He said the best way to stop ex-governors from receiving bogus pensions was to get the various Houses of Assembly to repeal the enabling laws.
Ozekhome said, “Constitutionally, any ex-convict cannot hold public office for life except he is given amnesty or pardon. But that has nothing to do with pension of a governor which is embedded in a state law
“It is clear that it is immoral and unethical for an ex-convict governor to receive pension funds and it is also immoral for an ex-governor whether ex-convict or not, who is now a senator or minister to receive salary and pension at the same time.
“So, the act suffers from moral turpitude but it has no legal or constitutional connotation such as to prevent such a governor from earning such pension. The best way to deal with it is to mount pressure through advocacy or some citizens of the state to press on the House of Assembly to repeal such obnoxious laws. They are not good for the country. They bleed us financially, economically and ethically.”
Lawyer, Jiti Ogunye, said it was tragic for ex-governors who had been convicted for stealing from the state’s treasury to be rewarded with life pensions.
Ogunye, however, noted that there was a need to repeal the pension laws for ex-governors rather than just single out those who are ex-convicts.
The lawyer said, “My substantive view, however, is that this law in all these states ought to be fundamentally modified or repealed all together. If we are going for modification, then the benefits that should be paid should be nominal and symbolic. It makes no sense paying allowances to an ex-governor at the same rate of that of the sitting governor. So, that law has made perpetual governors. All these laws should be repealed
“It becomes double jeopardy for an ex-convict who cannot contest for 10 years to now be remunerated particularly if the ex-governor was convicted for the crime he committed as a trustee of the treasury of the state. If after being convicted, why should that state, the trust of whom he had abused, continue to pay?”

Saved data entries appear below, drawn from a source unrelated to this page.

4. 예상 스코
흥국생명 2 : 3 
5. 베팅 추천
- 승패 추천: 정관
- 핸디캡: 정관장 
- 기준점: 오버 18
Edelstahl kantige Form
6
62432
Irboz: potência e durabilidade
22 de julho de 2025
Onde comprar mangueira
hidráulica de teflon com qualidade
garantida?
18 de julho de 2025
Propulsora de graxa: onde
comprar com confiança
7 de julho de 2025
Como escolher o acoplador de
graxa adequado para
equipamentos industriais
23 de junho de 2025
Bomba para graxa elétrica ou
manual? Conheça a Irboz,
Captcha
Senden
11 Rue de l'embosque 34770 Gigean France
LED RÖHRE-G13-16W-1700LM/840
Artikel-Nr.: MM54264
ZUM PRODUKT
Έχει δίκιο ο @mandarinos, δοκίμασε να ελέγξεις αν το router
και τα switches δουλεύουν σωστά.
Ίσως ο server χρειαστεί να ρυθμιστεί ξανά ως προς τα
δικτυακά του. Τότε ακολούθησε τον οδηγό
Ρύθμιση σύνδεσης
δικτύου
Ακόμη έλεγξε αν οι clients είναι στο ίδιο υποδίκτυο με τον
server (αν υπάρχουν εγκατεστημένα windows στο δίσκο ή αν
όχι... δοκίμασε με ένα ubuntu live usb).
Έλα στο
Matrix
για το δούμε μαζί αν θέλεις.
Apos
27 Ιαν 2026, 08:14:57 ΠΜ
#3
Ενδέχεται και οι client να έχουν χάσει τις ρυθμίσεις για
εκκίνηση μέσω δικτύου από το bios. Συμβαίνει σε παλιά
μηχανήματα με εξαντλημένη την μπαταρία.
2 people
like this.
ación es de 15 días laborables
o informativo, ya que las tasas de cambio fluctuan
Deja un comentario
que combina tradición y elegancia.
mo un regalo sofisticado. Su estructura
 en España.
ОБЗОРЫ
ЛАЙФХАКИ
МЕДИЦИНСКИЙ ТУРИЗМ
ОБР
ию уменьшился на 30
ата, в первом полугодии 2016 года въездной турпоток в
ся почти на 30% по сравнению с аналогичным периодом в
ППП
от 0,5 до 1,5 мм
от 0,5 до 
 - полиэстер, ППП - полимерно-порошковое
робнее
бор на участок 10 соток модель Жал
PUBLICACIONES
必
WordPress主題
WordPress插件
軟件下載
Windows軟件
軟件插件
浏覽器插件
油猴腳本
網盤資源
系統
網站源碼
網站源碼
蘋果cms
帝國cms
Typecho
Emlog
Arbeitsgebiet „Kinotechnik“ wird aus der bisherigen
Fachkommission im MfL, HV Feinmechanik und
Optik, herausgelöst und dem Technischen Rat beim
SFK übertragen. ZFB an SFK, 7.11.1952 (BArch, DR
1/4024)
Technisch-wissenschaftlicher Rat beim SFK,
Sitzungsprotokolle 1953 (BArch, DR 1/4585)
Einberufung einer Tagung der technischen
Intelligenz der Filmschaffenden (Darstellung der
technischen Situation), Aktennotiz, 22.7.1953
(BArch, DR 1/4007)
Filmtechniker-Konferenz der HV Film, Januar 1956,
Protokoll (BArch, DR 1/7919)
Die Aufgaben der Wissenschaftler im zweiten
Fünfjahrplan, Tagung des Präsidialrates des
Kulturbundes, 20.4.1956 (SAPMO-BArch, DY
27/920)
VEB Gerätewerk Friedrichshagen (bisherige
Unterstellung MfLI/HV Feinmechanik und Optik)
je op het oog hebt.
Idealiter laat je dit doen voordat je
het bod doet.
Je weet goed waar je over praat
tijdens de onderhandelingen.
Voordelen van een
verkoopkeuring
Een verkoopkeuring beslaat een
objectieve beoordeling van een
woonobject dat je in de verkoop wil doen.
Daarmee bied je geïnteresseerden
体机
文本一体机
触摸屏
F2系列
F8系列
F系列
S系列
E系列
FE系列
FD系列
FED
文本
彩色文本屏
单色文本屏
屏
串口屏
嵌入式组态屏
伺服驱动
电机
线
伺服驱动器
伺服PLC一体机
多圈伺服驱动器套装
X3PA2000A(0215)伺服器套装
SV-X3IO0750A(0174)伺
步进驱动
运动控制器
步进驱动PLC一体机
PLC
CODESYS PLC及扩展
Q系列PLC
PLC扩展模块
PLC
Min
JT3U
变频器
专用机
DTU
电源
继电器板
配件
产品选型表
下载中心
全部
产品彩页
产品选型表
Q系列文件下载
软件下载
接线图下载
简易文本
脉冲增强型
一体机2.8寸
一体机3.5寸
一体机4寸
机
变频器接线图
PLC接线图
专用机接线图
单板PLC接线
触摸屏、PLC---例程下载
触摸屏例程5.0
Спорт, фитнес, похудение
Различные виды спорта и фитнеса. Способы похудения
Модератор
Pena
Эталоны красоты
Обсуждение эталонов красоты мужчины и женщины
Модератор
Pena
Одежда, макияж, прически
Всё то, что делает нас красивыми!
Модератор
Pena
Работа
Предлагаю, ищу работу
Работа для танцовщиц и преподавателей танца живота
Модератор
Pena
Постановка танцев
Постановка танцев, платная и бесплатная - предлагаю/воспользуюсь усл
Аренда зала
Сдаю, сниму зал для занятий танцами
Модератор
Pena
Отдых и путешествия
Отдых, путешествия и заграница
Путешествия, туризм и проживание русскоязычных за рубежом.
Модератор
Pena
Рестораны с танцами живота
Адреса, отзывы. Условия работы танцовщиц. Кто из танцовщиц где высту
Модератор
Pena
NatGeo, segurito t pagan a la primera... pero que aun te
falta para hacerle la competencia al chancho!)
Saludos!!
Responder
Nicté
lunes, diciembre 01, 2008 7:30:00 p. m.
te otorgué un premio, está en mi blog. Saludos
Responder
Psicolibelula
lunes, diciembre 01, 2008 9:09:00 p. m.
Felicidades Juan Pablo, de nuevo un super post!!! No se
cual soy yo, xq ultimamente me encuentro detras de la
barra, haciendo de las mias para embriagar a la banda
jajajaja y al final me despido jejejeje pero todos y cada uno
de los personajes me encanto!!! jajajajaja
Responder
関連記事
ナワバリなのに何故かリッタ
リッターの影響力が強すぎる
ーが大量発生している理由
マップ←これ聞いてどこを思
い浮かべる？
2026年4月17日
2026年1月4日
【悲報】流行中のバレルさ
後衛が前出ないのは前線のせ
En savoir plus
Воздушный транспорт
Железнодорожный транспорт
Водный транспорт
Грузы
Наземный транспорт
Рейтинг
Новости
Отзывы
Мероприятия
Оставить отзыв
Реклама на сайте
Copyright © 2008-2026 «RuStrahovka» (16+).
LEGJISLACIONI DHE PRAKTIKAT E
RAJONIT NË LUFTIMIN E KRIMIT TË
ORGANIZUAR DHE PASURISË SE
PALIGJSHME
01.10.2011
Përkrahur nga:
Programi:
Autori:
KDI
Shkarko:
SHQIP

The Civil Society Legislative Advocacy Centre, which is the Nigerian chapter of Transparency International, stated that there was a need to make political office less attractive.
The Executive Director, CSLAC, Auwal Rafsanjani, said, “There is a need to have a review of pension given to political office holders. It is not fair that because you have served as governor for four or eight years, you leave office with humongous packages at a time when salaries are being owed.
“Governors and deputies would have entitlements including cash, cars and houses. I don’t think it is a fair arrangement. There is a need for us to review this law given the fact that the economy cannot sustain it. People who served for 35 years are not being taken care of.”
The Executive Director, Centre for Anti-Corruption and Open Leadership, Debo Adeniran, said there was a need to amend the laws guiding ex-convicts and political office holders.
The CACOL director stated that till date, legislators who are convicted are allowed to retain their seats like in the case of Senator Joshua Dariye.
Adeniran added, “For the ex-convicts, the law is weak. Even those who are serving, the law does not stop them from serving even if they have been convicted. That is what the legislators ought to have looked at both at the state and federal level whereby any elected official should automatically lose their seats and benefits if they are convicted.
“Morality only suggests that such a thing should not happen and when it does, the people need to press the legislature to ensure that there is morality and sanity.”